From literature review, Subotic et al. [28] stated that the intensified follow up did not increase either the proportion of patients detected with asymptomatic relapse or the number of patients with specific oncological treatment of relapse. However, the above follow-up method was regular monthly telephone contact with patients and/or their families in order to get reliable information about the patient’s general condition and eventual new complaints that were not present on discharge. We did not think the above follow-up method was a good way of early detection according to patient’s symptoms, because recurrent malignancy would be asymptomatic. The follow-up methods and intervals were more important for early detection of the recurrence. In our study, regular follow-up with imaging study and routinely measuring serum CEA level would be a better method for detection of small or occult recurrent lesions.

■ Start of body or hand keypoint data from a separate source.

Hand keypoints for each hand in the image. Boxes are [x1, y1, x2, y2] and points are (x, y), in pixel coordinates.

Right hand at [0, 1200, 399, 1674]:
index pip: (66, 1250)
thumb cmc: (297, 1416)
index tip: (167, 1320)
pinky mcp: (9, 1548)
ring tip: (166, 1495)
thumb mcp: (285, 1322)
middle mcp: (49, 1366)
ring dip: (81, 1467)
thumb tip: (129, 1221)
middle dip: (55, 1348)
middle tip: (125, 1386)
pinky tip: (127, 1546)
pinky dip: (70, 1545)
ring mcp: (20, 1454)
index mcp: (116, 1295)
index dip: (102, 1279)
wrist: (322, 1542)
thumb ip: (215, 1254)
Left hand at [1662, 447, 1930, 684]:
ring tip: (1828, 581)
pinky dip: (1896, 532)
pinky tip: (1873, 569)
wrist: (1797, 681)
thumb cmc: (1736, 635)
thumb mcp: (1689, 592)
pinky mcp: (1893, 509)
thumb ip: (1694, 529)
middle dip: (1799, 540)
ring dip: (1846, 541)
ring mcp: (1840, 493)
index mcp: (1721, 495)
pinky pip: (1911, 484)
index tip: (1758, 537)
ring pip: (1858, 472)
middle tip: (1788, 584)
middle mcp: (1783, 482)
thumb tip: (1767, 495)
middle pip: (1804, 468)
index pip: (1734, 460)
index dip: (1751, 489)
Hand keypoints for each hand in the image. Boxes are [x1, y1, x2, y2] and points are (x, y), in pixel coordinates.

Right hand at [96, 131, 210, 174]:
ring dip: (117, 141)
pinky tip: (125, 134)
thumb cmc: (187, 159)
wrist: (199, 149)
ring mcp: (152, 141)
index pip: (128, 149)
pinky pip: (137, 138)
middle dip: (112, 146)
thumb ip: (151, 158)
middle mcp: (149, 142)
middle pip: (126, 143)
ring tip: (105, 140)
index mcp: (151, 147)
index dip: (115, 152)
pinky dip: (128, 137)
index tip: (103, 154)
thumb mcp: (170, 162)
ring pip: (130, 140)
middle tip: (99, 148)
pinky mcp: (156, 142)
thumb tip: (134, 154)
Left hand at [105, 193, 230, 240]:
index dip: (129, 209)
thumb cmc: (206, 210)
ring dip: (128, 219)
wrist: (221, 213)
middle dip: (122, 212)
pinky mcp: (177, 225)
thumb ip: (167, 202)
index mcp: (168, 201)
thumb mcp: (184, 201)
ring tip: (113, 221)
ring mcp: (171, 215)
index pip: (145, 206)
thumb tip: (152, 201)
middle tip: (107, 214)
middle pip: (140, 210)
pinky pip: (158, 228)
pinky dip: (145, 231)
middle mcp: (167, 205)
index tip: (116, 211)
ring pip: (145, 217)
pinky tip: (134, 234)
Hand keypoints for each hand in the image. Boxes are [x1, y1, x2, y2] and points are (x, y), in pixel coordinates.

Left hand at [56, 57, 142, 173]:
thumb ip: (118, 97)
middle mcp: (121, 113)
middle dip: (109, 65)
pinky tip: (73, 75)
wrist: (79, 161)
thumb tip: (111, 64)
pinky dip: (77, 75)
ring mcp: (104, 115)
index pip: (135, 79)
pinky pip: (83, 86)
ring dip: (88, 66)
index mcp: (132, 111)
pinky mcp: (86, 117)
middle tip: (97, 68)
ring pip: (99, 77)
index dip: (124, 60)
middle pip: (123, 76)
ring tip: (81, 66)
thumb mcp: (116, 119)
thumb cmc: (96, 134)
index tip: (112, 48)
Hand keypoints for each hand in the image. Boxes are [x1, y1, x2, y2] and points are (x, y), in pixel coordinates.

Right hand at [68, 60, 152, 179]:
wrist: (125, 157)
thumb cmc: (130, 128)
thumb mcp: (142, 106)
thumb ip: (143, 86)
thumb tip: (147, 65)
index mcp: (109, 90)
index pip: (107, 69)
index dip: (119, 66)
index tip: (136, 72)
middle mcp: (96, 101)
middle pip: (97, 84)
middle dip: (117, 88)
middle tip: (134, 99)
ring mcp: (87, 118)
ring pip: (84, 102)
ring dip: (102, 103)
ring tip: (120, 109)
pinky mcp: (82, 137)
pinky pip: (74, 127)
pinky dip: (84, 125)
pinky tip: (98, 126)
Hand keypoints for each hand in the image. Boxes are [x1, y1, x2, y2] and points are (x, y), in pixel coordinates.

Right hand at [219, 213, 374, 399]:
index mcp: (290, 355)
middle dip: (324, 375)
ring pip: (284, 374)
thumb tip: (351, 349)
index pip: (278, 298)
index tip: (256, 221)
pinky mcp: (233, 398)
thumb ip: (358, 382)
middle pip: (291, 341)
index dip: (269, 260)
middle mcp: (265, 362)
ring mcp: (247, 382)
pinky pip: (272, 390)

As a retrospective, single-center study, patient-selection bias and time-trend bias were inevitable. It was difficult to obtain performance status from the charts. Although performance status is clearly an important factor in stage IV NSCLC, its importance in stage I disease has not yet been established. Lack of data about performance status might have little significance in the analysis of death and recurrence in our study. The 261 patients were operated on by different surgeons. As we know, different surgeons have different levels of dexterity, leading to different rates of recurrence. Furthermore, the fact that the predictors demonstrated in our study were not all consistent with other reports highlights the possibility of false positive findings. More data are needed with a larger sample of patients and longer follow-up. Further studies of clinical information combined with histopathological markers might provide valuable indicators for recurrences. Prospective multi-institutional studies are mandatory to validate the predictors of recurrence in clinical stage I NSCLC.

Conclusion

Tumor differentiation and serum CEA were predicators of postoperative relapse for clinical stage I NSCLC after surgical resection. Risk factors of postoperative recurrence in patients with clinical stage I NSCLC may enable us to optimize the patient selection for postoperative adjuvant therapies or neoadjuvant treatment before surgery.

Consent

All patients who were included in our study signed the informed consents. This study has been proved by Institutional Review Board in our hospital.

Abbreviations

CEA: Carcinoembryonic antigen; EUS-FNA: Esophageal ultrasound fine-needle aspiration; FDG: Fluorodeoxyglucose (18 F); LVSI: Lymphovascular space invasion; NSCLC: Non-small-cell lung cancer; PET-CT: Positron emission tomography–computed tomography; SUVmax: Maximum standard uptake value.

Competing interests

There was no substantial direct or indirect commercial financial incentive associated with publishing this article.

Authors’ contributions

Y-YC reviewed related literatures, participated in the sequence alignment and drafted the manuscript. T-WH collected patients’ data and performed the statistical analysis, and drafted the manuscript. W-CT reviewed patients’ surgical specimens and was responsible for pathohistological diagnosis in all patients of our study. L-FL reviewed the data of SUVmax in our patients. J-BC participated in revision of the manuscript. HC participated in revision of the manuscript and drafted the manuscript. S-CL conceived of the study, participated in its design and coordination. All authors read and approved the final manuscript.